== INSTRUCTIONS TO FOLLOW ==
The response should contain every entry, reproduced exactly.

== TASK INPUT ==
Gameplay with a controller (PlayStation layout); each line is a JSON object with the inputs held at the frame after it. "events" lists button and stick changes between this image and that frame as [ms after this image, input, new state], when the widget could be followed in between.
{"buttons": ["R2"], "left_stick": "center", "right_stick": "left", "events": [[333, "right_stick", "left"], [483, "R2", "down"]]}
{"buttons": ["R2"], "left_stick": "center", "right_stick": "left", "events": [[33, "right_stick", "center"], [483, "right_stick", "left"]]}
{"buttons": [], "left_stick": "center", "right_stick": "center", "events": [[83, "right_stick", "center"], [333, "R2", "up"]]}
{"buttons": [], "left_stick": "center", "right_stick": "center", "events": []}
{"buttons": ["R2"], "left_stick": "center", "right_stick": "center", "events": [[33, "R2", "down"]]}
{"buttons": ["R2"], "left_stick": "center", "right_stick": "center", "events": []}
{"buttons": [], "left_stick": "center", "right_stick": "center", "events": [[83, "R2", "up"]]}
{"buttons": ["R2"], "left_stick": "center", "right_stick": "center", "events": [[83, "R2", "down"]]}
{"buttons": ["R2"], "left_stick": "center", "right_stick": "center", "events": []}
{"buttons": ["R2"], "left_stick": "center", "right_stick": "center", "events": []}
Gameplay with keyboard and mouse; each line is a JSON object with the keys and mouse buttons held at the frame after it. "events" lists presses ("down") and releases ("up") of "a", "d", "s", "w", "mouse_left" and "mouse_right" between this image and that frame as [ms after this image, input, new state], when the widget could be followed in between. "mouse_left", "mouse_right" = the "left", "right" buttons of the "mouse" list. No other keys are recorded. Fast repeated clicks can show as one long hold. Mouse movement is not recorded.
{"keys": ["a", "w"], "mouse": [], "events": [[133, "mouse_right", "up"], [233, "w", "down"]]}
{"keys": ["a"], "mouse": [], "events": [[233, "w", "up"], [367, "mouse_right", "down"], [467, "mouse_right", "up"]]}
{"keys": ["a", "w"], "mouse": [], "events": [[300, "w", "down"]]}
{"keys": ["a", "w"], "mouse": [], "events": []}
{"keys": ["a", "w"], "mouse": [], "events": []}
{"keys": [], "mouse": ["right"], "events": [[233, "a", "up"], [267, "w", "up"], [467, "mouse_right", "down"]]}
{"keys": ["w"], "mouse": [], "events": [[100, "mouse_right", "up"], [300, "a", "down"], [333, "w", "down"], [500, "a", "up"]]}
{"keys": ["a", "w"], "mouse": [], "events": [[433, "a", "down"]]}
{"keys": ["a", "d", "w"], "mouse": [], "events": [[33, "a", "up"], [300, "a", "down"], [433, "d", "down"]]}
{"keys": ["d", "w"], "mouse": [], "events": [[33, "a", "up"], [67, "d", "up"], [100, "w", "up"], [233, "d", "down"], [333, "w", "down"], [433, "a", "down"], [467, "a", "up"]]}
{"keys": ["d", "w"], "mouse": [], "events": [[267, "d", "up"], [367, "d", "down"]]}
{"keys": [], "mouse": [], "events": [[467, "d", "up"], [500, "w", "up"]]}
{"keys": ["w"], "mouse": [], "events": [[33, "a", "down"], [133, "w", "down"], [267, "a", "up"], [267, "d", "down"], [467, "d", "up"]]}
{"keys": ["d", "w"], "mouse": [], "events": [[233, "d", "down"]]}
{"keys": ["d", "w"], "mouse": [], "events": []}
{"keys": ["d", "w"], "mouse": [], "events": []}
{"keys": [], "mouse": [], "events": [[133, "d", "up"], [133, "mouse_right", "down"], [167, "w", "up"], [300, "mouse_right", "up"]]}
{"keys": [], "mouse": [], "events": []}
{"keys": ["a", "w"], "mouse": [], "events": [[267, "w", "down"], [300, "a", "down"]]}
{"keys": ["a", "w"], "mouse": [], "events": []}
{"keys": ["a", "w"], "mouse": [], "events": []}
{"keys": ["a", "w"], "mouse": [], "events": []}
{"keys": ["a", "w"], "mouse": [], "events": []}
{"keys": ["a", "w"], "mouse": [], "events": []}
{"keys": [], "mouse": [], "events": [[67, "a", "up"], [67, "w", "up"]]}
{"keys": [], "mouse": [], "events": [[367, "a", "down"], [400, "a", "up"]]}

== OUTPUT FOR THIS EXERCISE ==
Gameplay with a controller (PlayStation layout); each line is a JSON object with the inputs held at the frame after it. "events" lists button and stick changes between this image and that frame as [ms after this image, input, new state], when the widget could be followed in between.
{"buttons": ["R2"], "left_stick": "center", "right_stick": "left", "events": [[333, "right_stick", "left"], [483, "R2", "down"]]}
{"buttons": ["R2"], "left_stick": "center", "right_stick": "left", "events": [[33, "right_stick", "center"], [483, "right_stick", "left"]]}
{"buttons": [], "left_stick": "center", "right_stick": "center", "events": [[83, "right_stick", "center"], [333, "R2", "up"]]}
{"buttons": [], "left_stick": "center", "right_stick": "center", "events": []}
{"buttons": ["R2"], "left_stick": "center", "right_stick": "center", "events": [[33, "R2", "down"]]}
{"buttons": ["R2"], "left_stick": "center", "right_stick": "center", "events": []}
{"buttons": [], "left_stick": "center", "right_stick": "center", "events": [[83, "R2", "up"]]}
{"buttons": ["R2"], "left_stick": "center", "right_stick": "center", "events": [[83, "R2", "down"]]}
{"buttons": ["R2"], "left_stick": "center", "right_stick": "center", "events": []}
{"buttons": ["R2"], "left_stick": "center", "right_stick": "center", "events": []}
Gameplay with keyboard and mouse; each line is a JSON object with the keys and mouse buttons held at the frame after it. "events" lists presses ("down") and releases ("up") of "a", "d", "s", "w", "mouse_left" and "mouse_right" between this image and that frame as [ms after this image, input, new state], when the widget could be followed in between. "mouse_left", "mouse_right" = the "left", "right" buttons of the "mouse" list. No other keys are recorded. Fast repeated clicks can show as one long hold. Mouse movement is not recorded.
{"keys": ["a", "w"], "mouse": [], "events": [[133, "mouse_right", "up"], [233, "w", "down"]]}
{"keys": ["a"], "mouse": [], "events": [[233, "w", "up"], [367, "mouse_right", "down"], [467, "mouse_right", "up"]]}
{"keys": ["a", "w"], "mouse": [], "events": [[300, "w", "down"]]}
{"keys": ["a", "w"], "mouse": [], "events": []}
{"keys": ["a", "w"], "mouse": [], "events": []}
{"keys": [], "mouse": ["right"], "events": [[233, "a", "up"], [267, "w", "up"], [467, "mouse_right", "down"]]}
{"keys": ["w"], "mouse": [], "events": [[100, "mouse_right", "up"], [300, "a", "down"], [333, "w", "down"], [500, "a", "up"]]}
{"keys": ["a", "w"], "mouse": [], "events": [[433, "a", "down"]]}
{"keys": ["a", "d", "w"], "mouse": [], "events": [[33, "a", "up"], [300, "a", "down"], [433, "d", "down"]]}
{"keys": ["d", "w"], "mouse": [], "events": [[33, "a", "up"], [67, "d", "up"], [100, "w", "up"], [233, "d", "down"], [333, "w", "down"], [433, "a", "down"], [467, "a", "up"]]}
{"keys": ["d", "w"], "mouse": [], "events": [[267, "d", "up"], [367, "d", "down"]]}
{"keys": [], "mouse": [], "events": [[467, "d", "up"], [500, "w", "up"]]}
{"keys": ["w"], "mouse": [], "events": [[33, "a", "down"], [133, "w", "down"], [267, "a", "up"], [267, "d", "down"], [467, "d", "up"]]}
{"keys": ["d", "w"], "mouse": [], "events": [[233, "d", "down"]]}
{"keys": ["d", "w"], "mouse": [], "events": []}
{"keys": ["d", "w"], "mouse": [], "events": []}
{"keys": [], "mouse": [], "events": [[133, "d", "up"], [133, "mouse_right", "down"], [167, "w", "up"], [300, "mouse_right", "up"]]}
{"keys": [], "mouse": [], "events": []}
{"keys": ["a", "w"], "mouse": [], "events": [[267, "w", "down"], [300, "a", "down"]]}
{"keys": ["a", "w"], "mouse": [], "events": []}
{"keys": ["a", "w"], "mouse": [], "events": []}
{"keys": ["a", "w"], "mouse": [], "events": []}
{"keys": ["a", "w"], "mouse": [], "events": []}
{"keys": ["a", "w"], "mouse": [], "events": []}
{"keys": [], "mouse": [], "events": [[67, "a", "up"], [67, "w", "up"]]}
{"keys": [], "mouse": [], "events": [[367, "a", "down"], [400, "a", "up"]]}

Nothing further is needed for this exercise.